● **Your goal**
A set of records appears below. Print them all, word for word.

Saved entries
>>>>>
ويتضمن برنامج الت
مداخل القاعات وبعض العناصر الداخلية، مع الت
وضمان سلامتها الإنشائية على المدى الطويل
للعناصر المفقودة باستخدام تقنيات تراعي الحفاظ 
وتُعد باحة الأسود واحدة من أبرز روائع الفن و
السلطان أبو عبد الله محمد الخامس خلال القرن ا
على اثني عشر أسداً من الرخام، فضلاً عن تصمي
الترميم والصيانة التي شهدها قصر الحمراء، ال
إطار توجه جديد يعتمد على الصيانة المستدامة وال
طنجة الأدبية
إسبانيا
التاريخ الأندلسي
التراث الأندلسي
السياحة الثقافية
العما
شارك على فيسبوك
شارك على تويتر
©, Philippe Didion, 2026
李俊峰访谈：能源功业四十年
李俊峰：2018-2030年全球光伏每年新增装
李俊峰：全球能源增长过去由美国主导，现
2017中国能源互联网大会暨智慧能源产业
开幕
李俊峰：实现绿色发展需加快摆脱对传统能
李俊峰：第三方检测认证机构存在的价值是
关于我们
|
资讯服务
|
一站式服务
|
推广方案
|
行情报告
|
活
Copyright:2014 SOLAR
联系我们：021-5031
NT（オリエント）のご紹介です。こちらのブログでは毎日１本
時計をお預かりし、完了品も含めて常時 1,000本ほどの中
<<<<<
● **Response area**
ويتضمن برنامج الت
مداخل القاعات وبعض العناصر الداخلية، مع الت
وضمان سلامتها الإنشائية على المدى الطويل
للعناصر المفقودة باستخدام تقنيات تراعي الحفاظ 
وتُعد باحة الأسود واحدة من أبرز روائع الفن و
السلطان أبو عبد الله محمد الخامس خلال القرن ا
على اثني عشر أسداً من الرخام، فضلاً عن تصمي
الترميم والصيانة التي شهدها قصر الحمراء، ال
إطار توجه جديد يعتمد على الصيانة المستدامة وال
طنجة الأدبية
إسبانيا
التاريخ الأندلسي
التراث الأندلسي
السياحة الثقافية
العما
شارك على فيسبوك
شارك على تويتر
©, Philippe Didion, 2026
李俊峰访谈：能源功业四十年
李俊峰：2018-2030年全球光伏每年新增装
李俊峰：全球能源增长过去由美国主导，现
2017中国能源互联网大会暨智慧能源产业
开幕
李俊峰：实现绿色发展需加快摆脱对传统能
李俊峰：第三方检测认证机构存在的价值是
关于我们
|
资讯服务
|
一站式服务
|
推广方案
|
行情报告
|
活
Copyright:2014 SOLAR
联系我们：021-5031
NT（オリエント）のご紹介です。こちらのブログでは毎日１本
時計をお預かりし、完了品も含めて常時 1,000本ほどの中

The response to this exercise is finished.